Fidelity: Südafrika für Investoren ein „Highlight“

Nick Price, der für Fidelity Worldwide Investment verschiedene Schwellenländer-Fonds mit einem Volumen von 5,4 Milliarden Euro managt, wirft angesichts des morgen stattfindenden Treffens der Regierungschefs von Brasilien, Russland, Indien, China und Südafrika (BRICS-Staaten) einen Blick nach vorne und empfiehlt Anlegern südafrikanische Investments.

(fw/ah) “Während Indien aktuell mit Vorsicht zu genießen ist, besitzen China und Südafrika großes Potenzial. Brasilien, Russland, Indien und China sind wichtige und wachstumsstarke Schwellenländer. Allerdings bieten andere Emerging Markets zum Teil interessantere Chancen. Viele Unternehmen investieren große Summen in neue Produktionsstätten in den BRIC-Staaten, angelockt vom starken Wirtschaftswachstum. Dabei setzen die meisten Unternehmen jedoch eher auf Umsatzwachstum als auf Gewinne und Cash-flow. Die Praxis in den BRIC-Staaten hat gezeigt, dass das dem Unternehmenswert Schaden kann. Es kommt daher darauf an, in die besten Unternehmen zu investieren, egal ob sie aus Brasilien, Russland, Indien und China kommen oder aus anderen Schwellenländern. Aber natürlich bleibt die Verschiebung des weltweiten Bruttoinlandsprodukts zugunsten der BRIC-Staaten ein bestimmender Trend. Heute erwirtschaften sie rund 25 Prozent des weltweiten Bruttoinlandsprodukts, bis zum Jahr 2050 werden es voraussichtlich rund 40 Prozent sein. Das führt dazu, dass ein großer Teil der Bevölkerung dieser Staaten in eine konsumfreudige Mittelschicht aufsteigt. In der Folge wird der Binnenkonsum der BRIC-Staaten den der Eurozone voraussichtlich ab dem Jahr 2013 und den US-Konsum ab 2023 übertreffen. Der Konsum in den Schwellenländern wird in den nächsten 20 Jahren ein wesentlicher Treiber der Weltwirtschaft. Dabei rücken künftig vermehrt andere Staaten in den Fokus, beispielsweise Südafrika, das 2010 als ‘Tor zum afrikanischen Kontinent’ in die Riege der vormaligen BRIC-Staaten aufgenommen wurde. Zwar hat sich Südafrikas Wirtschaft von der Rezession Anfang 2008 nur langsam erholt, der dortige Aktienmarkt hat sich jedoch im Vergleich zu den anderen BRICS-Staaten mit Abstand am besten entwickelt.

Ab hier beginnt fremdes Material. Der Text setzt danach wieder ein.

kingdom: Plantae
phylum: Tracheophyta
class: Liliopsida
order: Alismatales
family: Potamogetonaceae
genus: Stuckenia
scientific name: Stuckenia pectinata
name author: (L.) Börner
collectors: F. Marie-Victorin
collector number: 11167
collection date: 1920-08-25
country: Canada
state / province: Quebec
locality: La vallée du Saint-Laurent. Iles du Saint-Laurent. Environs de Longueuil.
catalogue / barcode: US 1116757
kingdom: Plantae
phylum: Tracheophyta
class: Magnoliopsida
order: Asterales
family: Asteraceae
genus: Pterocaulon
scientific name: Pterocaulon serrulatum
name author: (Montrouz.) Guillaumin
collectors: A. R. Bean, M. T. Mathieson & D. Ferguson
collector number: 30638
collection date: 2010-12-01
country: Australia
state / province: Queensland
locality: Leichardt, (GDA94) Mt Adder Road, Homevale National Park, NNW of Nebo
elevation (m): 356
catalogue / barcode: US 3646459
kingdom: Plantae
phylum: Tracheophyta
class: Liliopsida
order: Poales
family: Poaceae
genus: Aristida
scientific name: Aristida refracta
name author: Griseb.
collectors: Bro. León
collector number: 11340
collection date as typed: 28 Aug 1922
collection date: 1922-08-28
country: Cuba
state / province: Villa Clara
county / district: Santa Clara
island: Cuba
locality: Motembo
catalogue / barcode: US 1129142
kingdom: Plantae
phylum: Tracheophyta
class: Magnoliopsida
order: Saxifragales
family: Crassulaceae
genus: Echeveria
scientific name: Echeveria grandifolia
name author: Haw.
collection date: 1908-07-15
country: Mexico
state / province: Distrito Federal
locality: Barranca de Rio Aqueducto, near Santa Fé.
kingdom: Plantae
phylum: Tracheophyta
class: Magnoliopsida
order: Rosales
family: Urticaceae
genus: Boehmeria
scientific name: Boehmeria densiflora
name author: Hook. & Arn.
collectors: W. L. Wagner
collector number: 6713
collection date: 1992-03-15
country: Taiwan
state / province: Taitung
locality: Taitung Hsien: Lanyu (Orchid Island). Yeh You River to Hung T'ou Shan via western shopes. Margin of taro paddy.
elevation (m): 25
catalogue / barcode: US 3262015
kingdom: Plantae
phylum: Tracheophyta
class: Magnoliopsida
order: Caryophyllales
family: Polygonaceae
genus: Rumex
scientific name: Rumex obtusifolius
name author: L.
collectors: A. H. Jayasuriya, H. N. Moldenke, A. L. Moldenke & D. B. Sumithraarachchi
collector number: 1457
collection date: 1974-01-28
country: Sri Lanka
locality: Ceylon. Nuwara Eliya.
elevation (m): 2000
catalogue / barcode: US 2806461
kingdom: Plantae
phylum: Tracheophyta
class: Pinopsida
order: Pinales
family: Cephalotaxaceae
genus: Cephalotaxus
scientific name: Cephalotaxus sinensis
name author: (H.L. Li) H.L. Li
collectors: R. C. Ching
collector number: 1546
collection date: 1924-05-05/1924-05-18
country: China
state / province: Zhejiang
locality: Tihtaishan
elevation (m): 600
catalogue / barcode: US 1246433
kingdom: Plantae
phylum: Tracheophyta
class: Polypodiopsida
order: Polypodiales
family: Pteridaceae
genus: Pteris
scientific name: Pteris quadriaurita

Südafrikas Bedeutung liegt vor allem in seiner Rolle als Tor zum afrikanischen Kontinent. Für Investoren ist diese Rolle des Landes sehr wichtig, denn zahlreiche südafrikanische Unternehmen aus der Konsumbranche sind in vielen afrikanischen Ländern aktiv. Damit profitieren sie von einem der wenigen Wachstumsmärkte, der noch deutlich unterbewertet ist. Für Anleger ebenfalls nicht zu unterschätzen, sind der im Vergleich zu anderen Schwellenländern relative hohe Grad an Transparenz und eine etablierte Corporate Governance. Zudem ist Afrika südlich des Äquators praktisch nicht von der Kreditkrise in der westlichen Welt betroffen und profitiert von einer rasch voranschreitenden Industrialisierung. So kann der Kontinent, von einer niedrigen Ausgangsbasis startend, mit hohen Wachstumsraten punkten. Und zu guter Letzt besitzen die afrikanischen Länder eine große und sehr junge Bevölkerung. Das eröffnet dem Kontinent nicht nur enorme Chancen auf wachsenden Binnenkonsum, sondern auch einen entscheidenden Wettbewerbsvorteil gegenüber den Industrienationen.”